Aberrant striatal dopamine transmitter dynamics in brain-derived neurotrophic factor-deficient mice

Brain-derived neurotrophic factor (BDNF) modulates the synaptic transmission of several monoaminergic neuronal systems, including forebrain dopamine-containing neurons. Recent evidence shows a strong correlation between neuropsychiatric disorders and BDNF hypofunction. The aim of the present study was to characterize the effect of low endogenous levels of BDNF on dopamine system function in the caudate-putamen using heterozygous BDNF (BDNF(+/-) ) mice. Apparent extracellular dopamine levels in the caudate-putamen, determined by quantitative microdialysis, were significantly elevated in BDNF(+/-) mice compared with wildtype controls (12 vs. 5 nM, respectively). BDNF(+/-) mice also had a potentiated increase in dopamine levels following potassium (120 mM)-stimulation (10-fold) relative to wildtype controls (6-fold). Slice fast-scan cyclic voltammetry revealed that BDNF(+/-) mice had reductions in both electrically evoked dopamine release and dopamine uptake rates in the caudate-putamen.

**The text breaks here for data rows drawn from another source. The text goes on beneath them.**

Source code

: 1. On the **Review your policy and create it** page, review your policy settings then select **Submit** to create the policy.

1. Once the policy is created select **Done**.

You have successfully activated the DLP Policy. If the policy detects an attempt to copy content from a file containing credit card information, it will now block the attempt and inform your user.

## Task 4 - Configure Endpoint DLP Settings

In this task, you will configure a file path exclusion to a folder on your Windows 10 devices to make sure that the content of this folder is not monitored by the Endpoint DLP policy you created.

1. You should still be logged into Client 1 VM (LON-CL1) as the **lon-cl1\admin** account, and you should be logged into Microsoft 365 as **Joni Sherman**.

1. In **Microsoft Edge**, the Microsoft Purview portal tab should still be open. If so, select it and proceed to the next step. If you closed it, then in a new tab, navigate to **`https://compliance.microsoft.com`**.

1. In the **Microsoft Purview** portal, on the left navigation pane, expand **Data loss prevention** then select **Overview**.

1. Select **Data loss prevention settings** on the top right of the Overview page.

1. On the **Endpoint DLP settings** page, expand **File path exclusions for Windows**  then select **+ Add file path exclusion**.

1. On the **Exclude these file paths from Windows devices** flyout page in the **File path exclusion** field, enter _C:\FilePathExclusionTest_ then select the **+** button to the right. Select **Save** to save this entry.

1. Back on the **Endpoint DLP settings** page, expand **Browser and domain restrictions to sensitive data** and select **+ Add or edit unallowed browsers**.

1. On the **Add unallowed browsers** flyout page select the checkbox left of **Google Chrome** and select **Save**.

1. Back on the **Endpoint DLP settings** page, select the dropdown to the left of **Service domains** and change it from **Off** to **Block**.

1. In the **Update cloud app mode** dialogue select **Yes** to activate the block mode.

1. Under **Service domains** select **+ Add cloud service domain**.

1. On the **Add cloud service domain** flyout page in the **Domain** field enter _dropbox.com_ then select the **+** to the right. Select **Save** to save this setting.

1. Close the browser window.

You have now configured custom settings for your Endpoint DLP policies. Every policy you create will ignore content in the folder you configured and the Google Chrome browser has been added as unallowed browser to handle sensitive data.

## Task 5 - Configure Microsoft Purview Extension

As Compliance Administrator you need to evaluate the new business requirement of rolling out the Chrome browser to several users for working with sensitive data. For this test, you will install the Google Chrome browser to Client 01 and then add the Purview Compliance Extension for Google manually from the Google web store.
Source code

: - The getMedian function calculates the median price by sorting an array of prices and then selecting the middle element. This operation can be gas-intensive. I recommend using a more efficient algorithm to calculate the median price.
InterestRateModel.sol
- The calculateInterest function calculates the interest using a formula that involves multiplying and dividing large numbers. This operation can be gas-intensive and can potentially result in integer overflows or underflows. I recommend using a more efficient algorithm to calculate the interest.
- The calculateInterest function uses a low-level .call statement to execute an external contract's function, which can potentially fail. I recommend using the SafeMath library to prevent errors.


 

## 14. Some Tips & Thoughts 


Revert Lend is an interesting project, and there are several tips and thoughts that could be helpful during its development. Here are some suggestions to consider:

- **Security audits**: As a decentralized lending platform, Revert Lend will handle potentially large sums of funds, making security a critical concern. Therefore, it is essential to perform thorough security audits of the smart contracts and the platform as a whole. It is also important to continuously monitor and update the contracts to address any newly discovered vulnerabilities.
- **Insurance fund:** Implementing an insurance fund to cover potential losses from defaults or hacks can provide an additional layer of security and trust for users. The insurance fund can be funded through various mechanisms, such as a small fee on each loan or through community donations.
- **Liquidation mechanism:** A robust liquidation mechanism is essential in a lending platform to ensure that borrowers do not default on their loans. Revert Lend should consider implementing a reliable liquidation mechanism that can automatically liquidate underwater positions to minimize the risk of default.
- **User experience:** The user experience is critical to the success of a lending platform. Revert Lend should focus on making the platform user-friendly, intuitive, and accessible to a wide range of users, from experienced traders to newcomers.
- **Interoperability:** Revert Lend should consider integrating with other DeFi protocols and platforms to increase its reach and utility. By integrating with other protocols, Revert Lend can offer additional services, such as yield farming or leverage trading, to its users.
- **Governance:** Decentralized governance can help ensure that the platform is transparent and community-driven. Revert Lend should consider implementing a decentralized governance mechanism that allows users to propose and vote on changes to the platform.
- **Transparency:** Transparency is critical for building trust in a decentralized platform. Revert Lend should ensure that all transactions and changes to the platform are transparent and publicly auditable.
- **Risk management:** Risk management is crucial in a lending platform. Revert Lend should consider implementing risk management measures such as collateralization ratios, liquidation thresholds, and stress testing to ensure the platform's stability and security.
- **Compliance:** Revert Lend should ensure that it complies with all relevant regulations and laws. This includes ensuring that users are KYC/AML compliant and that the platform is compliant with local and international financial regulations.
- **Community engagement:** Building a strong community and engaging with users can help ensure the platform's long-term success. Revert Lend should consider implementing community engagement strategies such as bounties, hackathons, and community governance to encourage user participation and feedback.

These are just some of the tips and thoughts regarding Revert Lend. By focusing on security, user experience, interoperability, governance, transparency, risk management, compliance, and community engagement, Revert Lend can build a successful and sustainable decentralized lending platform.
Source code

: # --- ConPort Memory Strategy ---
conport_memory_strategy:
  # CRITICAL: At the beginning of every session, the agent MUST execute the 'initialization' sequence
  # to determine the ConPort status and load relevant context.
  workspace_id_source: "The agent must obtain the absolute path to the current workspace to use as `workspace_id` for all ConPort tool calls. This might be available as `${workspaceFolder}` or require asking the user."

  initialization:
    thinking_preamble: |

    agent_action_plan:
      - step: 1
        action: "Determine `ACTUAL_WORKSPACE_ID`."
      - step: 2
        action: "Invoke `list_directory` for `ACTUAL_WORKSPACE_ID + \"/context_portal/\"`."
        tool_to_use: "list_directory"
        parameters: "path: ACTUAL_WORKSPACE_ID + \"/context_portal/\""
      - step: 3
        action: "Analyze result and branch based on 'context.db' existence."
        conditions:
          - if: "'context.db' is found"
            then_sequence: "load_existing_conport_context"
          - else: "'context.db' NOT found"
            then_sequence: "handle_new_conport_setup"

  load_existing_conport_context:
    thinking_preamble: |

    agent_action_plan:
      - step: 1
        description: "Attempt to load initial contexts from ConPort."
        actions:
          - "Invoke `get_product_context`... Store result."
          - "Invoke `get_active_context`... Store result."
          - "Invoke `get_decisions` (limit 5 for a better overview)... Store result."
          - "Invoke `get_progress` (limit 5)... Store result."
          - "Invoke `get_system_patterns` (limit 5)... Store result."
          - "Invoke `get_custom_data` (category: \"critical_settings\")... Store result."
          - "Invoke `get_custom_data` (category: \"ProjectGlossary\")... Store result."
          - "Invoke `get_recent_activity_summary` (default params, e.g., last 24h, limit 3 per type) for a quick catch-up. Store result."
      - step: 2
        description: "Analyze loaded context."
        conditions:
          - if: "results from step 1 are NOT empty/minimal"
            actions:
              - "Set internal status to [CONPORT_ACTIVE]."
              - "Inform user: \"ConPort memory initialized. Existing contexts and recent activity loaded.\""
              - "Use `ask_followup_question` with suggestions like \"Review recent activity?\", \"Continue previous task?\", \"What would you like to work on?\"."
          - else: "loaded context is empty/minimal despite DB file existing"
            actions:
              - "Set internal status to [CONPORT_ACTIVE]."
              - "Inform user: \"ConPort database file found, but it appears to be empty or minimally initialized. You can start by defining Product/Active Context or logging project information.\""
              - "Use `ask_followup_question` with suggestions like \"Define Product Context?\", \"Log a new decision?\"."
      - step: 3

Superfusion of BDNF led to partial recovery of the electrically stimulated dopamine release response in BDNF(+/-) mice. Conversely, tissue accumulation of L-3,4-dihydroxyphenylalanine, extracellular levels of dopamine metabolites, and spontaneous locomotor activity were unaltered. Together, this study indicates that endogenous BDNF influences dopamine system homeostasis by regulating the release and uptake dynamics of pre-synaptic dopamine transmission.